INSTRUCTIONS TO FOLLOW ▸
Output the lines from the very first one through the line that contains "determined by: Freire-Fierro, A.", including that line, exactly as they appear.

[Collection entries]
━━━━━━━━━━━━━━━━

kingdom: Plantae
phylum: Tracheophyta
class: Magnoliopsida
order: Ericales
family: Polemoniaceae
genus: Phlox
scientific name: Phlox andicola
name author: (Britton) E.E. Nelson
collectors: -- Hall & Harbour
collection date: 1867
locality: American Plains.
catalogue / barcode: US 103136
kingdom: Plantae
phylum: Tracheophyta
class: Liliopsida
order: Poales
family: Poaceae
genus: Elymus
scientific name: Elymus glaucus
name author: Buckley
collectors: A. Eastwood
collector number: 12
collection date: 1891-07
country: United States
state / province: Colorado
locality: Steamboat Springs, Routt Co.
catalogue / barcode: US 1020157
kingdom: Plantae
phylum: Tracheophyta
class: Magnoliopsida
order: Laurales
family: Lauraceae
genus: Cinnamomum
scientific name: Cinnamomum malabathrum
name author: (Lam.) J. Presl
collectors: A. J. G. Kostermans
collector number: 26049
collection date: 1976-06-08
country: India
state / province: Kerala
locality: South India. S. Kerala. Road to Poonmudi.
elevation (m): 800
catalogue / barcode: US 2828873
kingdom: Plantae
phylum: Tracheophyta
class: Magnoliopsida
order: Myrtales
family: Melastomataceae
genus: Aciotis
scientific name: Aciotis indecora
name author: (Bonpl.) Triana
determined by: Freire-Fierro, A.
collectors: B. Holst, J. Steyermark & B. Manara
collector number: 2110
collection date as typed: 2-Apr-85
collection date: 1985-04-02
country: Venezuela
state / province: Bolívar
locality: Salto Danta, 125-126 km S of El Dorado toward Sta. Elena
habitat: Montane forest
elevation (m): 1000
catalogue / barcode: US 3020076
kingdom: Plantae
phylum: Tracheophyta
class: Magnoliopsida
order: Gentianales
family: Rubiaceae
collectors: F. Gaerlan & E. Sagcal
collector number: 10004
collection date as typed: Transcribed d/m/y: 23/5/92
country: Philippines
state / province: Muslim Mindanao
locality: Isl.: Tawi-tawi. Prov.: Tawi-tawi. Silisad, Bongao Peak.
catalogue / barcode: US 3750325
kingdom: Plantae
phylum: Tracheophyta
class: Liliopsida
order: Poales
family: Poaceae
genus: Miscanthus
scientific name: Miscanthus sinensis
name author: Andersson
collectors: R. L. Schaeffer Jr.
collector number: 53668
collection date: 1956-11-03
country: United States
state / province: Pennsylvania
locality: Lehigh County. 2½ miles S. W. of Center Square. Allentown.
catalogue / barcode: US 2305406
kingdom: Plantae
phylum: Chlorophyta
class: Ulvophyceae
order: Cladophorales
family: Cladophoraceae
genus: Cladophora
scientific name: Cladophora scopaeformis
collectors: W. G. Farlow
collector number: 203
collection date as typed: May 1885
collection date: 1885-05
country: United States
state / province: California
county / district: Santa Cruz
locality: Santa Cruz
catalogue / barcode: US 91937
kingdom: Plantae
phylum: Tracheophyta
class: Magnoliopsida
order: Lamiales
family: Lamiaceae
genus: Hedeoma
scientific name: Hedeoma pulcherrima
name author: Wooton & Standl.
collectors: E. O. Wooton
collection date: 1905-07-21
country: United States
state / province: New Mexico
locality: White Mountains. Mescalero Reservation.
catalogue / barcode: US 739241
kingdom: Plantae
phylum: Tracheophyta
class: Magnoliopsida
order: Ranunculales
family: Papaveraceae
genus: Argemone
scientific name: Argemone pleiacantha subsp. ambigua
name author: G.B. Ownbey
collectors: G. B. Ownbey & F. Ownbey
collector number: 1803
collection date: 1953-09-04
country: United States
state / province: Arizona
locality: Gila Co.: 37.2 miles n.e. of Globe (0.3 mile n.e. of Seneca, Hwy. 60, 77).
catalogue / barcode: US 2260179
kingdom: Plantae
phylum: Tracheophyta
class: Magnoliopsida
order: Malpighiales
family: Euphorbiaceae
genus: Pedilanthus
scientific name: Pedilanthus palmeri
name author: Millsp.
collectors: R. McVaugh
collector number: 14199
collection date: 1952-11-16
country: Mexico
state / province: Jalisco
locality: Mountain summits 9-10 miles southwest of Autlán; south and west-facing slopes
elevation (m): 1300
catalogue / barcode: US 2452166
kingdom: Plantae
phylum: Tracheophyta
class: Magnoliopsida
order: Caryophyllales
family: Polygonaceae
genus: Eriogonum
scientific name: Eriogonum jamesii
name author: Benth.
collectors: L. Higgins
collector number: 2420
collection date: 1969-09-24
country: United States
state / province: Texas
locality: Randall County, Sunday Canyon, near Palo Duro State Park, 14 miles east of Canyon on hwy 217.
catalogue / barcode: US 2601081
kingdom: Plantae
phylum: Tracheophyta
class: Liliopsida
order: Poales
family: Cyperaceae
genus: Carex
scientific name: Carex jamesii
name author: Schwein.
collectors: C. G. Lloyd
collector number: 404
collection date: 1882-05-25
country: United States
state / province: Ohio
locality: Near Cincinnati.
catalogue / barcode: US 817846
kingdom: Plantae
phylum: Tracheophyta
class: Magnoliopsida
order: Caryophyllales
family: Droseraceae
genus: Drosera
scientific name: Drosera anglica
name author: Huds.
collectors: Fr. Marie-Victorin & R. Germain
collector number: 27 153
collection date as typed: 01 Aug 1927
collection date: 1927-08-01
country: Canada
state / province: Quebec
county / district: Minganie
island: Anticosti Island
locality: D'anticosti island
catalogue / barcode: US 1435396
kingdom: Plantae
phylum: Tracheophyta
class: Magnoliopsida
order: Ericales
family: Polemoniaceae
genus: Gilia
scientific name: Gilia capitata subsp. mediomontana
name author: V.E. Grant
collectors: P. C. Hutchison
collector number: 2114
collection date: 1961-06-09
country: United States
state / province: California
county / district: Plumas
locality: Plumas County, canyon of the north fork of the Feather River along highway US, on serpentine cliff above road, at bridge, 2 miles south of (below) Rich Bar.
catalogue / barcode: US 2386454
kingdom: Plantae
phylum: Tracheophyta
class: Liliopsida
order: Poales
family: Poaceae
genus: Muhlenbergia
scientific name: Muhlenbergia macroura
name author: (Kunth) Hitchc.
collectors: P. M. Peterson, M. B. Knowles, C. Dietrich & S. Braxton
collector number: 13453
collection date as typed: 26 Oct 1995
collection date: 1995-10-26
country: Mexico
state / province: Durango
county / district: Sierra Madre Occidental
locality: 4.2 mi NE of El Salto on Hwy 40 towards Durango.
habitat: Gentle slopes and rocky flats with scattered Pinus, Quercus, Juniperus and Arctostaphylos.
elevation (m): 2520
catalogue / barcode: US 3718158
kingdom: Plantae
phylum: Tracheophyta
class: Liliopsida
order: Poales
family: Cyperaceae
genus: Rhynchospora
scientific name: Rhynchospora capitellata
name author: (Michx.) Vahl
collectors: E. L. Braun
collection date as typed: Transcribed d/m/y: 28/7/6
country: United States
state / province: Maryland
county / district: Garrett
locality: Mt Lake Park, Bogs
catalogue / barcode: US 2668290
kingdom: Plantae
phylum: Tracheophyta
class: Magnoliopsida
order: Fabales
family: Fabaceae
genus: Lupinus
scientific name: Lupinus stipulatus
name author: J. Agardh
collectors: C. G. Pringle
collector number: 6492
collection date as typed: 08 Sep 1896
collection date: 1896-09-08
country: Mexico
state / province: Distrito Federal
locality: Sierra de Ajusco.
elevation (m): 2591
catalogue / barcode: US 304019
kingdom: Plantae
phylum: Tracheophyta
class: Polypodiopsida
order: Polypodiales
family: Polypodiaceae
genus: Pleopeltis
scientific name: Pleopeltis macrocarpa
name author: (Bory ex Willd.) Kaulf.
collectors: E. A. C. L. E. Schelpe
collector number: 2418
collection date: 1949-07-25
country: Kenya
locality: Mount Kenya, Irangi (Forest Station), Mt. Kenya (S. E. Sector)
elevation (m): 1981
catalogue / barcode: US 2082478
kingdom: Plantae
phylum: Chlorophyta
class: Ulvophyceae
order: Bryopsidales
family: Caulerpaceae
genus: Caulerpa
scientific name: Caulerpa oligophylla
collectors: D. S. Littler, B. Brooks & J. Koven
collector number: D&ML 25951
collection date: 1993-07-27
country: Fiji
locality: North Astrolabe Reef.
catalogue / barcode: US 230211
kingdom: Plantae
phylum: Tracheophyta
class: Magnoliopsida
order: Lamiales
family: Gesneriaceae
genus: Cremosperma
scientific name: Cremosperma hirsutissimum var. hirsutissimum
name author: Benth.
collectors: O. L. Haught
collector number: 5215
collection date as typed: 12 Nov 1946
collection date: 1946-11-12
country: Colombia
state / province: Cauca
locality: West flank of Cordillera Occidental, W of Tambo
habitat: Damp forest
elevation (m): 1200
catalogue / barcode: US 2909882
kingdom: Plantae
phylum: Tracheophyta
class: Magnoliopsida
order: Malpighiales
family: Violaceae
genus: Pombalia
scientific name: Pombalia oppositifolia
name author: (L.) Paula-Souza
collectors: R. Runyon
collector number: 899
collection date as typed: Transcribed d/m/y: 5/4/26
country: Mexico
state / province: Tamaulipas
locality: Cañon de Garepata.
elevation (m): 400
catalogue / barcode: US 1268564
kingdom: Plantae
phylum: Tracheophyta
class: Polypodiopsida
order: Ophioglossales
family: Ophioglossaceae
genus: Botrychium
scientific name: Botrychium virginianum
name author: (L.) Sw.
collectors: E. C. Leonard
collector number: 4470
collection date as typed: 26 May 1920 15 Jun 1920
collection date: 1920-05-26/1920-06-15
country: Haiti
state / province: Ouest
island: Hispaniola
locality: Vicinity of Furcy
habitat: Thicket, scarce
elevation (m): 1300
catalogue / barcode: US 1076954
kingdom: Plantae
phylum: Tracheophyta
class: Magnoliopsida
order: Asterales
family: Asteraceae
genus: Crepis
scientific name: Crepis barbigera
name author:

━━━━━━━━━━━━━━━━

RESPONSE TO THE EXERCISE ▸
kingdom: Plantae
phylum: Tracheophyta
class: Magnoliopsida
order: Ericales
family: Polemoniaceae
genus: Phlox
scientific name: Phlox andicola
name author: (Britton) E.E. Nelson
collectors: -- Hall & Harbour
collection date: 1867
locality: American Plains.
catalogue / barcode: US 103136
kingdom: Plantae
phylum: Tracheophyta
class: Liliopsida
order: Poales
family: Poaceae
genus: Elymus
scientific name: Elymus glaucus
name author: Buckley
collectors: A. Eastwood
collector number: 12
collection date: 1891-07
country: United States
state / province: Colorado
locality: Steamboat Springs, Routt Co.
catalogue / barcode: US 1020157
kingdom: Plantae
phylum: Tracheophyta
class: Magnoliopsida
order: Laurales
family: Lauraceae
genus: Cinnamomum
scientific name: Cinnamomum malabathrum
name author: (Lam.) J. Presl
collectors: A. J. G. Kostermans
collector number: 26049
collection date: 1976-06-08
country: India
state / province: Kerala
locality: South India. S. Kerala. Road to Poonmudi.
elevation (m): 800
catalogue / barcode: US 2828873
kingdom: Plantae
phylum: Tracheophyta
class: Magnoliopsida
order: Myrtales
family: Melastomataceae
genus: Aciotis
scientific name: Aciotis indecora
name author: (Bonpl.) Triana
determined by: Freire-Fierro, A.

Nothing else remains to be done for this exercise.